Hacker News new | ask | show | jobs
by Isamu 312 days ago
This has been happening for a long time. I first noticed this with the hand waving dismissals of older concepts like Asimov’s laws.

Not a carefully reasoned argument why “not causing harm to a human” is outmoded, but just pushing it aside. I would love to see a good reasoned argument there.

No, instead there is Avoiding talking about harm to humans. Just because harm is broad doesn’t get you out of having to talk about it and deal with risks, which is at the root of engineering.

5 comments

I think a big factor in Asimov's laws specifically being sidelined is that the whole process of building AI looks very different from what we pictured back then.

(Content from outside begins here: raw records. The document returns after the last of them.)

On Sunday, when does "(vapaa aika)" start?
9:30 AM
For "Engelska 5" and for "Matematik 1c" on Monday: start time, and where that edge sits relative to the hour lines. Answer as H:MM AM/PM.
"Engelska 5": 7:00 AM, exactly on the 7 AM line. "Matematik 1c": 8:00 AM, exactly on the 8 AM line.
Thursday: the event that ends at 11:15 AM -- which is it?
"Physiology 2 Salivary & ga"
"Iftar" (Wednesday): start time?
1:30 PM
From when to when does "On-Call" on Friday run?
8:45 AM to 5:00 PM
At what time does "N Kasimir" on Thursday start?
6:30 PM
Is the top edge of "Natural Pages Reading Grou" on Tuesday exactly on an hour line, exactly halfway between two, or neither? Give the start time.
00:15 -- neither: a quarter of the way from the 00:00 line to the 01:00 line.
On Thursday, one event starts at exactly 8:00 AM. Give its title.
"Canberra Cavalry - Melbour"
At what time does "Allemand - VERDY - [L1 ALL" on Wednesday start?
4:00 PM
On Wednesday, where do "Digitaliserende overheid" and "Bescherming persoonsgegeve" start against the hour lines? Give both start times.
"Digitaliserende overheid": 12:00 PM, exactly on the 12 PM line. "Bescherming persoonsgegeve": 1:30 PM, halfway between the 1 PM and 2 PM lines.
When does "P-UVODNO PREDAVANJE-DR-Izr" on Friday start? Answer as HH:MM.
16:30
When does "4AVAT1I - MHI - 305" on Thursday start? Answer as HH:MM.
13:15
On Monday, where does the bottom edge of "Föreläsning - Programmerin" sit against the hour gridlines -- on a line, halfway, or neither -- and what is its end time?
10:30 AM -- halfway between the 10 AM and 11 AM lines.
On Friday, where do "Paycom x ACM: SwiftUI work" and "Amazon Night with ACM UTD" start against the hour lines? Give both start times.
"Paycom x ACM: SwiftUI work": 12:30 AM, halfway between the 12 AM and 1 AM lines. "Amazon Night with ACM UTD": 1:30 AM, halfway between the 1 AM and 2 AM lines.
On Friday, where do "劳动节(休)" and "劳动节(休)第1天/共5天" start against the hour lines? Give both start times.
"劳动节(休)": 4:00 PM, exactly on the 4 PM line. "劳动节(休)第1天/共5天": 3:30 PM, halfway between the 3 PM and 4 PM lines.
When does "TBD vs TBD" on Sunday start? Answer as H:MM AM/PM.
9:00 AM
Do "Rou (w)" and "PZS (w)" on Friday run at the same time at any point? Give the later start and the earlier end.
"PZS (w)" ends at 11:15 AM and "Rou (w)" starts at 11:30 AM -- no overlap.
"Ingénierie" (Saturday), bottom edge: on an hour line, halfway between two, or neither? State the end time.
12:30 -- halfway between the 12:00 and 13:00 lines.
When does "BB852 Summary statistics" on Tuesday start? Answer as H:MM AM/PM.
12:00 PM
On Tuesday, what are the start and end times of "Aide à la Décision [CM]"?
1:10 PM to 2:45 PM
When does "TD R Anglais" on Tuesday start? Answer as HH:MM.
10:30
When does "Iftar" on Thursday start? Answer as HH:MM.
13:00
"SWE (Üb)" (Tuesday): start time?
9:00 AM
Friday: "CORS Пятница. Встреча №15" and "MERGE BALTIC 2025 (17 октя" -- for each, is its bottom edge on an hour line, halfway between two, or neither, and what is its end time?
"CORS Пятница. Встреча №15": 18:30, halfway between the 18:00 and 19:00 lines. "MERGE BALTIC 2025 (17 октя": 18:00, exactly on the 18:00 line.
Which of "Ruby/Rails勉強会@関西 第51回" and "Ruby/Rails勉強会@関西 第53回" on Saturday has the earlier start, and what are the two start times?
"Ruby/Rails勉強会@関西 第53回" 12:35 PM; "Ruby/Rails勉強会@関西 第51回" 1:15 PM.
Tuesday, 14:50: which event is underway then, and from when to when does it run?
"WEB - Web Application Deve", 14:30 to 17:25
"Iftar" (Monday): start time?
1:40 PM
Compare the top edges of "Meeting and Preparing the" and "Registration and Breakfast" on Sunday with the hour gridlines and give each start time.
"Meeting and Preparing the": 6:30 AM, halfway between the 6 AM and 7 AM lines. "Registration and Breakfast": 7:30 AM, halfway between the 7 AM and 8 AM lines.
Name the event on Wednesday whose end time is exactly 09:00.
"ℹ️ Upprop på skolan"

Instead of us programming the AIs by feeding it lots of explicit hand-crafted rules/instructions, we're feeding the things with plain data instead, and the resulting behavior is much more black-box, less predictable and less controllable than anticipated.

Training LLMs is closer, conceptually, to raising children than to implementing regexp parsers, and the whole "small simple set of universal constraints" is just not really applicable/useful.

Isn't this worse, though? You said it yourself, it's an even blacker black box that nobody truly understands. And we even have an attempt at setting rules for these things akin to Asimov's laws, those "system prompts" that people are fascinated by are testament to that and they tend to be THOUSANDS of statements long (and they're not very good at following them).

People often misunderstand Asimov's laws, the entire point of the laws and the stories they're set in was that you can't just throw a simple "Don't hurt people" clause at a black box like AI and expect good results. You first have to define "Don't", then you have to define "hurt" and perhaps the hardest of all is you have to define "people". And I mean really define it, to the smallest most minute detail of what exactly all those words mean. Otherwise you very quickly run into funny, tragic and even contradictory situations, and those situations are endlessly unique.

Is feeding grossly unhealthy food to a starving person harm? Perhaps not, you can argue it's better to eat something unhealthy than to starve. What about feeding someone on the brink of a cardiac arrest that same meal? Now what about all the other gray areas involved here, you have to define every single possible situation in which an unhealthy meal might affect someone.

It's kinda funny, because it really is almost prophetic considering it's a story written quite a long time before we were even close to it being a reality...

My point is that past expectations about AI where that it would be possible/most viable to set hard, explicit constraints on behavior, like how a stream of instructions constrains the behavior of a CPU.

There simply IS no explicit definition for "people", "hurt" or "don't" inside an LLM that you could found such hard constraints on.

Note that we never found a way to "program" such constraints into a human mind either, we probably/hopefully never will, and I think that whole approach ("simple, hard deterministic constraints") is just never gonna work for AI; so Asimovs rule framework is just not really applicable.

Raising children involves a whole lot of simple constraints that you gradually relax.

“Don’t touch the knife” becomes “You can use _this_ knife, if an adult is watching,” which becomes “You can use these knives but you have to be careful, tell me what that means” and then “you have free run of the knife drawer, the bandages are over there.” But there’s careful supervision at each step and you want to see that they’re ready before moving up. I haven’t seen any evidence of that at all in LLM training—it seems to be more akin to handing each toddler every book ever written about knives and a blade and waiting to see what happens.

Asimov didn't describe robots programmed using formal logic. All robots in Asimov's stories had "positronic brains" that were described as being quite humanlike and unpredictable. His stories all revolve around this: the 3 laws are intentionally vague and open to interpretation, allowing non-deterministic or surprising outcomes. Not so different to LLMs.
>Training LLMs is closer, conceptually, to raising children than to implementing regexp parsers, and the whole "small simple set of universal constraints" is just not really applicable/useful.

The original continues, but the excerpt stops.